By now the novelty had worn off and no one stared at the Sergeant anymore.  It made no matter to him.  I think he sang only to entertain himself.  The professor turned his attentions to the wound on my knee sustained in my tumble in the river.  He showed no disgust as he raised my urine-stained pant leg and I was grateful for his professional objectivity.  He told me that he would need to clean the wound and maybe some stitches were required.  And promised me a bath and change of clothes.

Renfield’s head was as wrapped as King Tut’s and he beamed at everyone with an imbecilic grin.

“You revel in the morning with an upright stand

(It’s urinary pressure on the prostate gland),

And you haven’t got a woman so you jerk it off by hand

As you revel in the joys of fornication.”

To my astonishment the Professor broke out in loud guffaws at the last stanza and the others joined in.  So did I.

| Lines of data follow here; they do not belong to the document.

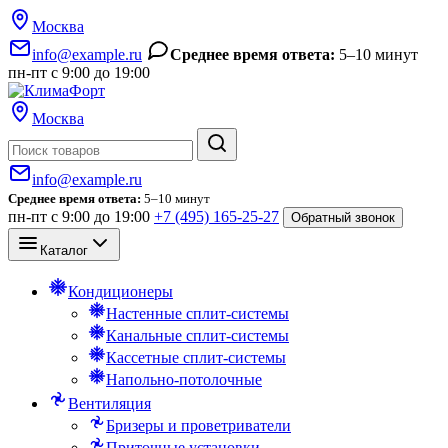
Москва
info@example.ru
Среднее время ответа:
5–10 минут
пн-пт с 9:00 до 19:00
Москва
Поиск
info@example.ru
Среднее время ответа:
5–10 минут
пн-пт с 9:00 до 19:00
+7 (495) 165-25-27
Обратный звонок
Каталог
Кондиционеры
Настенные сплит-системы
Канальные сплит-системы
Кассетные сплит-системы
Напольно-потолочные
Вентиляция
Бризеры и проветриватели
Приточные установки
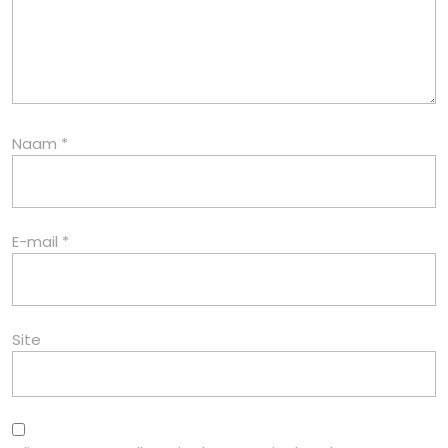
Naam
*
E-mail
*
Site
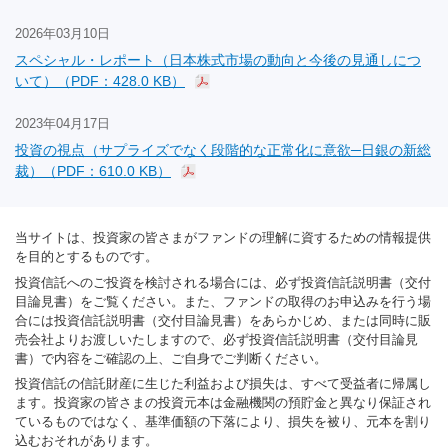
2026年03月10日
スペシャル・レポート（日本株式市場の動向と今後の見通しにつ
いて）（PDF：428.0 KB）
2023年04月17日
投資の視点（サプライズでなく段階的な正常化に意欲─日銀の新総
裁）（PDF：610.0 KB）
当サイトは、投資家の皆さまがファンドの理解に資するための情報提供
を目的とするものです。
投資信託へのご投資を検討される場合には、必ず投資信託説明書（交付
目論見書）をご覧ください。また、ファンドの取得のお申込みを行う場
合には投資信託説明書（交付目論見書）をあらかじめ、または同時に販
売会社よりお渡しいたしますので、必ず投資信託説明書（交付目論見
書）で内容をご確認の上、ご自身でご判断ください。
投資信託の信託財産に生じた利益および損失は、すべて受益者に帰属し
ます。投資家の皆さまの投資元本は金融機関の預貯金と異なり保証され
ているものではなく、基準価額の下落により、損失を被り、元本を割り
込むおそれがあります。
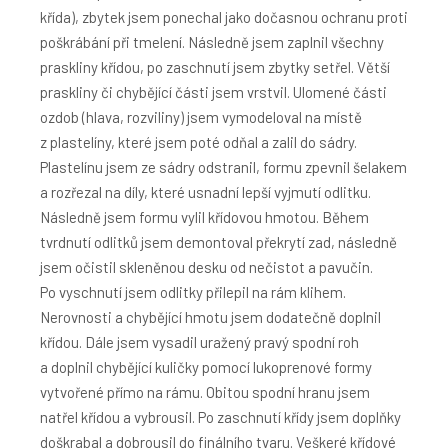
křída), zbytek jsem ponechal jako dočasnou ochranu proti
poškrábání při tmelení. Následně jsem zaplnil všechny
praskliny křídou, po zaschnutí jsem zbytky setřel. Větší
praskliny či chybějící části jsem vrstvil. Ulomené části
ozdob (hlava, rozviliny) jsem vymodeloval na místě
z plastelíny, které jsem poté odňal a zalil do sádry.
Plastelínu jsem ze sádry odstranil, formu zpevnil šelakem
a rozřezal na díly, které usnadní lepší vyjmutí odlitku.
Následně jsem formu vylil křídovou hmotou. Během
tvrdnutí odlitků jsem demontoval překrytí zad, následně
jsem očistil skleněnou desku od nečistot a pavučin.
Po vyschnutí jsem odlitky přilepil na rám klihem.
Nerovnosti a chybějící hmotu jsem dodatečně doplnil
křídou. Dále jsem vysadil uražený pravý spodní roh
a doplnil chybějící kuličky pomocí lukoprenové formy
vytvořené přímo na rámu. Obitou spodní hranu jsem
natřel křídou a vybrousil. Po zaschnutí křídy jsem doplňky
doškrabal a dobrousil do finálního tvaru. Veškeré křídové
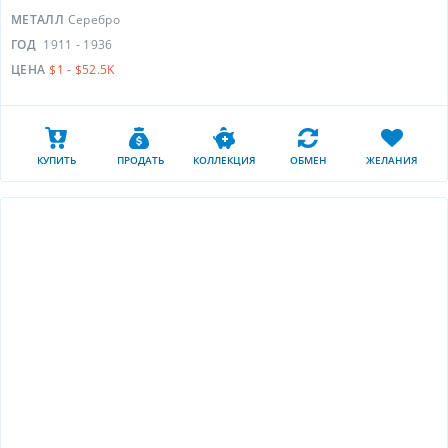
МЕТАЛЛ
Серебро
ГОД
1911 - 1936
ЦЕНА
$1 - $52.5K
КУПИТЬ
ПРОДАТЬ
КОЛЛЕКЦИЯ
ОБМЕН
ЖЕЛАНИЯ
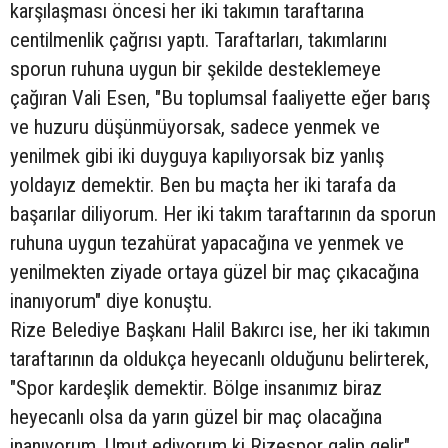
karşılaşması öncesi her iki takımın taraftarına
centilmenlik çağrısı yaptı. Taraftarları, takımlarını
sporun ruhuna uygun bir şekilde desteklemeye
çağıran Vali Esen, "Bu toplumsal faaliyette eğer barış
ve huzuru düşünmüyorsak, sadece yenmek ve
yenilmek gibi iki duyguya kapılıyorsak biz yanlış
yoldayız demektir. Ben bu maçta her iki tarafa da
başarılar diliyorum. Her iki takım taraftarının da sporun
ruhuna uygun tezahürat yapacağına ve yenmek ve
yenilmekten ziyade ortaya güzel bir maç çıkacağına
inanıyorum" diye konuştu.
Rize Belediye Başkanı Halil Bakırcı ise, her iki takımın
taraftarının da oldukça heyecanlı olduğunu belirterek,
"Spor kardeşlik demektir. Bölge insanımız biraz
heyecanlı olsa da yarın güzel bir maç olacağına
inanıyorum. Umut ediyorum ki Rizespor galip gelir"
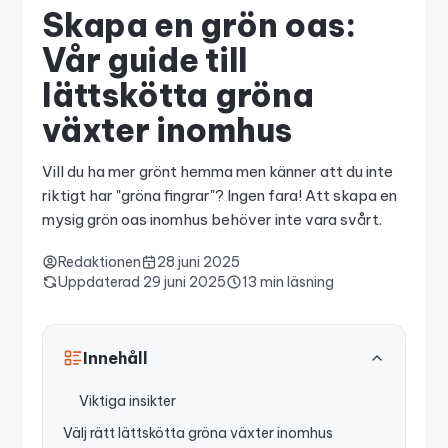
Skapa en grön oas:
Vår guide till
lättskötta gröna
växter inomhus
Vill du ha mer grönt hemma men känner att du inte
riktigt har "gröna fingrar"? Ingen fara! Att skapa en
mysig grön oas inomhus behöver inte vara svårt.
Redaktionen
28 juni 2025
Uppdaterad
29 juni 2025
13 min läsning
Innehåll
Viktiga insikter
Välj rätt lättskötta gröna växter inomhus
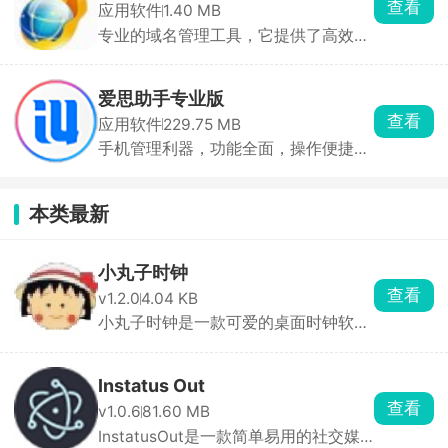
查看
应用软件
1.40 MB
专业的域名管理工具，它提供了高效的
域名管理功能
爱思助手专业版
查看
应用软件
229.75 MB
手机管理利器，功能全面，操作便捷，
安全高效
本类最新
小丸子时钟
查看
v1.2.0
4.04 KB
小丸子时钟是一款可爱的桌面时钟软
件，以小丸子为主题 ...
Instatus Out
查看
v1.0.6
81.60 MB
InstatusOut是一款简单易用的社交媒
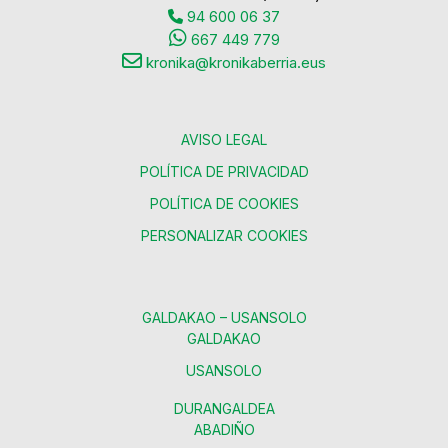
94 600 06 37
667 449 779
kronika@kronikaberria.eus
AVISO LEGAL
POLÍTICA DE PRIVACIDAD
POLÍTICA DE COOKIES
PERSONALIZAR COOKIES
GALDAKAO – USANSOLO
GALDAKAO
USANSOLO
DURANGALDEA
ABADIÑO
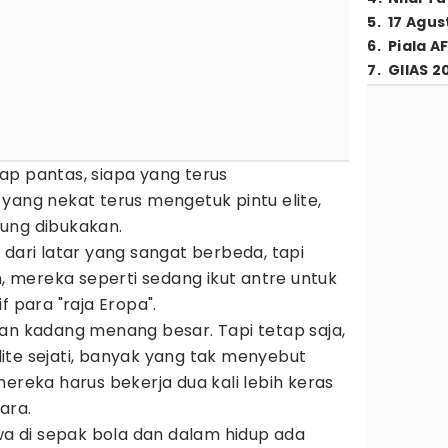
5
.
17 Agus
6
.
Piala A
7
.
GIIAS 2
ap pantas, siapa yang terus
yang nekat terus mengetuk pintu elite,
ung dibukakan.
 dari latar yang sangat berbeda, tapi
mereka seperti sedang ikut antre untuk
f para "raja Eropa".
dan kadang menang besar. Tapi tetap saja,
ite sejati, banyak yang tak menyebut
mereka harus bekerja dua kali lebih keras
ara.
hwa di sepak bola dan dalam hidup ada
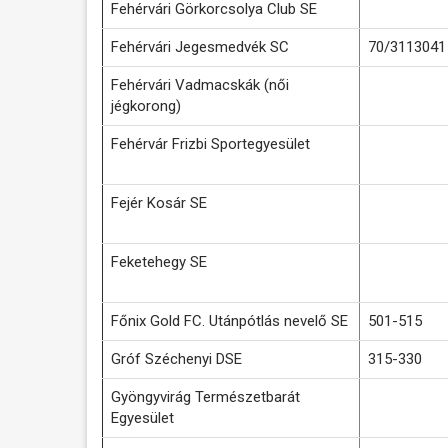
Fehérvári Görkorcsolya Club SE
Fehérvári Jegesmedvék SC
70/3113041
Fehérvári Vadmacskák (női
jégkorong)
Fehérvár Frizbi Sportegyesület
Fejér Kosár SE
Feketehegy SE
Főnix Gold FC. Utánpótlás nevelő SE
501-515
Gróf Széchenyi DSE
315-330
Gyöngyvirág Természetbarát
Egyesület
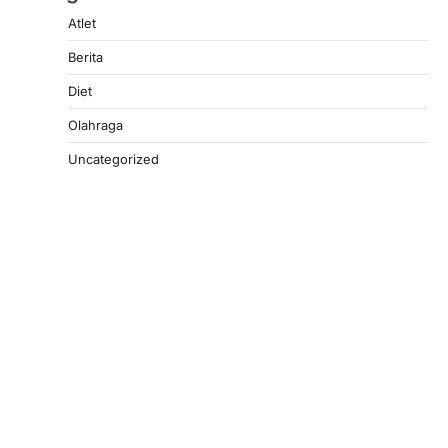
Atlet
Berita
Diet
Olahraga
Uncategorized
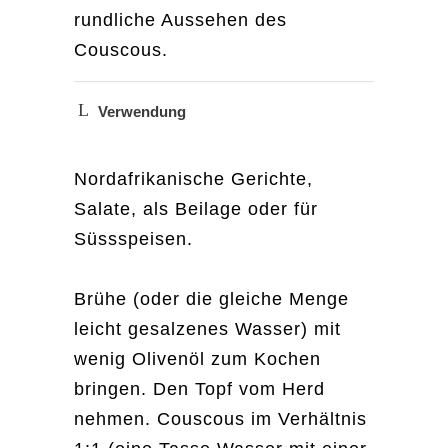
Newsletter anmelden
rundliche Aussehen des
Couscous.
Name
Verwendung
Email
Nordafrikanische Gerichte,
Salate, als Beilage oder für
Süssspeisen.
Brühe (oder die gleiche Menge
leicht gesalzenes Wasser) mit
wenig Olivenöl zum Kochen
bringen. Den Topf vom Herd
nehmen. Couscous im Verhältnis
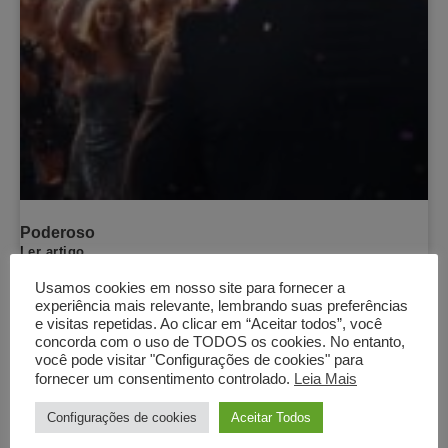
Poderoso
Ler artigo
18/01/2026
Usamos cookies em nosso site para fornecer a
experiência mais relevante, lembrando suas preferências
e visitas repetidas. Ao clicar em “Aceitar todos”, você
concorda com o uso de TODOS os cookies. No entanto,
você pode visitar "Configurações de cookies" para
1985, 40 anos
fornecer um consentimento controlado.
Leia Mais
Ler artigo
01/11/2025
Configurações de cookies
Aceitar Todos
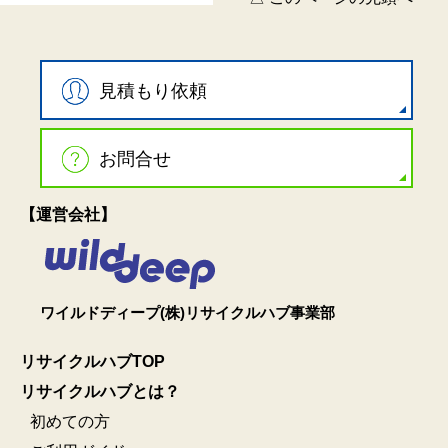
見積もり依頼
お問合せ
【運営会社】
ワイルドディープ(株)リサイクルハブ事業部
リサイクルハブTOP
リサイクルハブとは？
初めての方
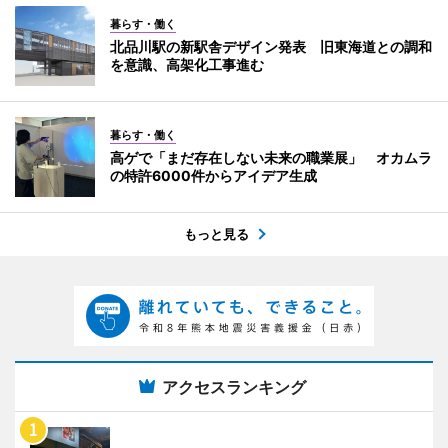
暮らす・働く
北品川駅の新駅舎デザイン発表 旧東海道との調和
を意識、高架化工事進む
暮らす・働く
高ゲで「まだ存在しない未来の職業展」 オカムラ
の特許6000件からアイデア生成
もっと見る
アクセスランキング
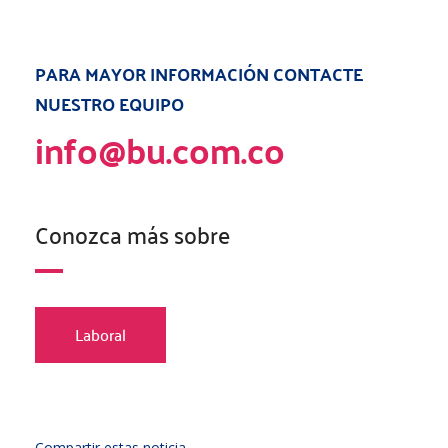
PARA MAYOR INFORMACIÓN CONTACTE
NUESTRO EQUIPO
info@bu.com.co
Conozca más sobre
Laboral
Compartir estas noticia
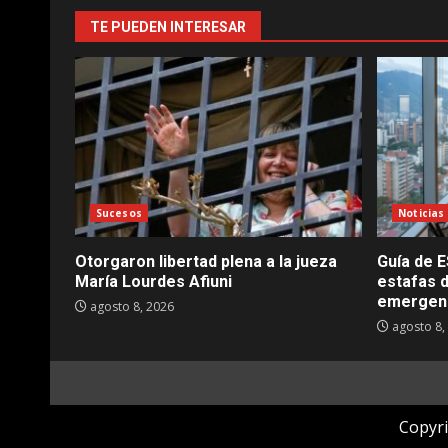
TE PUEDEN INTERESAR
Sucesos
Noticias
Otorgaron libertad plena a la jueza
Guía de E
María Lourdes Afiuni
estafas d
emergen
agosto 8, 2026
agosto 8,
Copyri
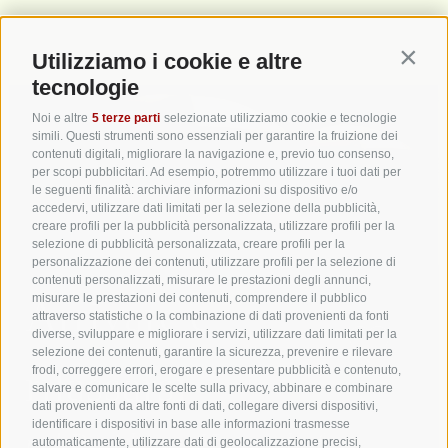
Utilizziamo i cookie e altre
Contin
tecnologie
Noi e altre
5 terze parti
selezionate utilizziamo cookie e tecnologie
simili. Questi strumenti sono essenziali per garantire la fruizione dei
contenuti digitali, migliorare la navigazione e, previo tuo consenso,
per scopi pubblicitari. Ad esempio, potremmo utilizzare i tuoi dati per
le seguenti finalità: archiviare informazioni su dispositivo e/o
accedervi, utilizzare dati limitati per la selezione della pubblicità,
creare profili per la pubblicità personalizzata, utilizzare profili per la
selezione di pubblicità personalizzata, creare profili per la
personalizzazione dei contenuti, utilizzare profili per la selezione di
contenuti personalizzati, misurare le prestazioni degli annunci,
Arrivare e
misurare le prestazioni dei contenuti, comprendere il pubblico
attraverso statistiche o la combinazione di dati provenienti da fonti
diverse, sviluppare e migliorare i servizi, utilizzare dati limitati per la
selezione dei contenuti, garantire la sicurezza, prevenire e rilevare
rilassarsi
frodi, correggere errori, erogare e presentare pubblicità e contenuto,
salvare e comunicare le scelte sulla privacy, abbinare e combinare
dati provenienti da altre fonti di dati, collegare diversi dispositivi,
identificare i dispositivi in base alle informazioni trasmesse
nel Residence Hauserhof
automaticamente, utilizzare dati di geolocalizzazione precisi,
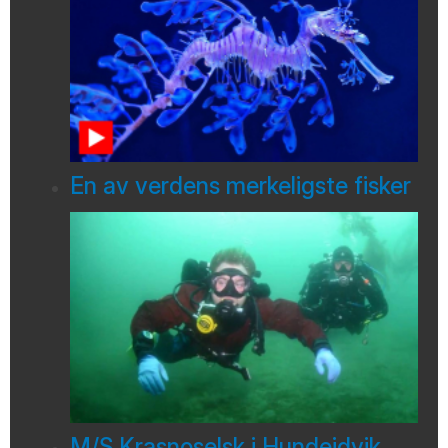
En av verdens merkeligste fisker
M/S Krasnoselsk i Hundeidvik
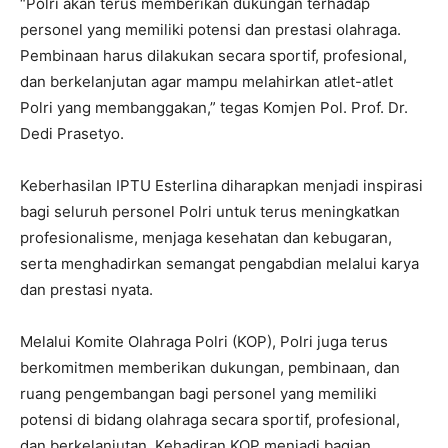
“Polri akan terus memberikan dukungan terhadap
personel yang memiliki potensi dan prestasi olahraga.
Pembinaan harus dilakukan secara sportif, profesional,
dan berkelanjutan agar mampu melahirkan atlet-atlet
Polri yang membanggakan,” tegas Komjen Pol. Prof. Dr.
Dedi Prasetyo.
Keberhasilan IPTU Esterlina diharapkan menjadi inspirasi
bagi seluruh personel Polri untuk terus meningkatkan
profesionalisme, menjaga kesehatan dan kebugaran,
serta menghadirkan semangat pengabdian melalui karya
dan prestasi nyata.
Melalui Komite Olahraga Polri (KOP), Polri juga terus
berkomitmen memberikan dukungan, pembinaan, dan
ruang pengembangan bagi personel yang memiliki
potensi di bidang olahraga secara sportif, profesional,
dan berkelanjutan. Kehadiran KOP menjadi bagian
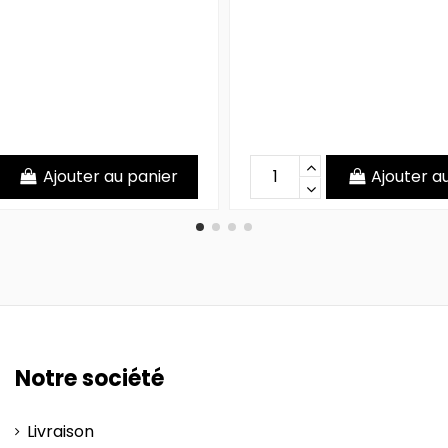
Ajouter au panier
Ajouter a
Notre société
Livraison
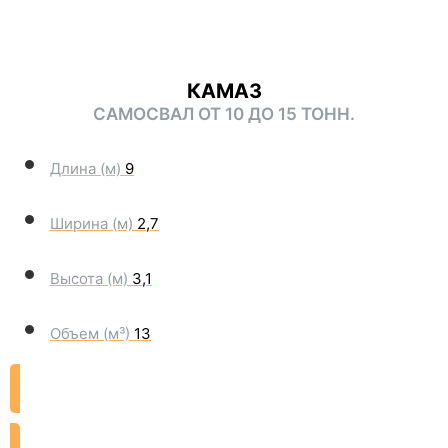
КАМАЗ
САМОСВАЛ ОТ 10 ДО 15 ТОНН.
Длина (м)
9
Ширина (м)
2,7
Высота (м)
3,1
Объем (м³)
13
ЗАКАЗАТЬ ДОСТАВКУ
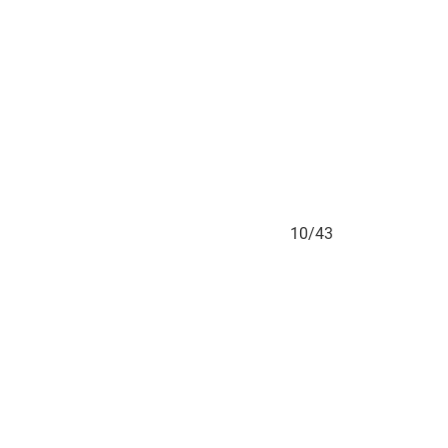
10/43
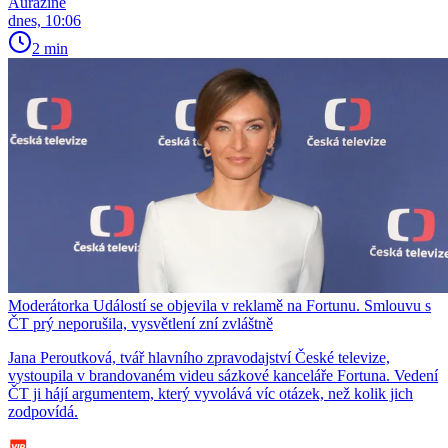
Aurazine
dnes, 10:06
2 min
Moderátorka Událostí se objevila v reklamě na Fortunu. Smlouvu s
ČT prý neporušila, vysvětlení zní zvláštně
Jana Peroutková, tvář hlavního zpravodajství České televize,
vystoupila v brandovaném videu sázkové kanceláře Fortuna. Vedení
ČT ji hájí argumentem, který vyvolává víc otázek, než kolik jich
zodpovídá.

            The old man led us up the stairs and on the way I probed with questions about the recent SS incursion.  They expanded on the events at Brasov Square, the massacre of the civilians and the impalement of the Mayor.  I was struck into shocked silence as the others related their account of this barbaric slaughter.  Everyone fell into a somber silence.

            Oft times, this is all we can give the dead, a respectful quiet.  This was not so for the daughter.  Her face clouded and she spoke quietly.  "I will kill them all.  Every one of the bastards.  I will kill them all."

            It was then that I knew that I was in love.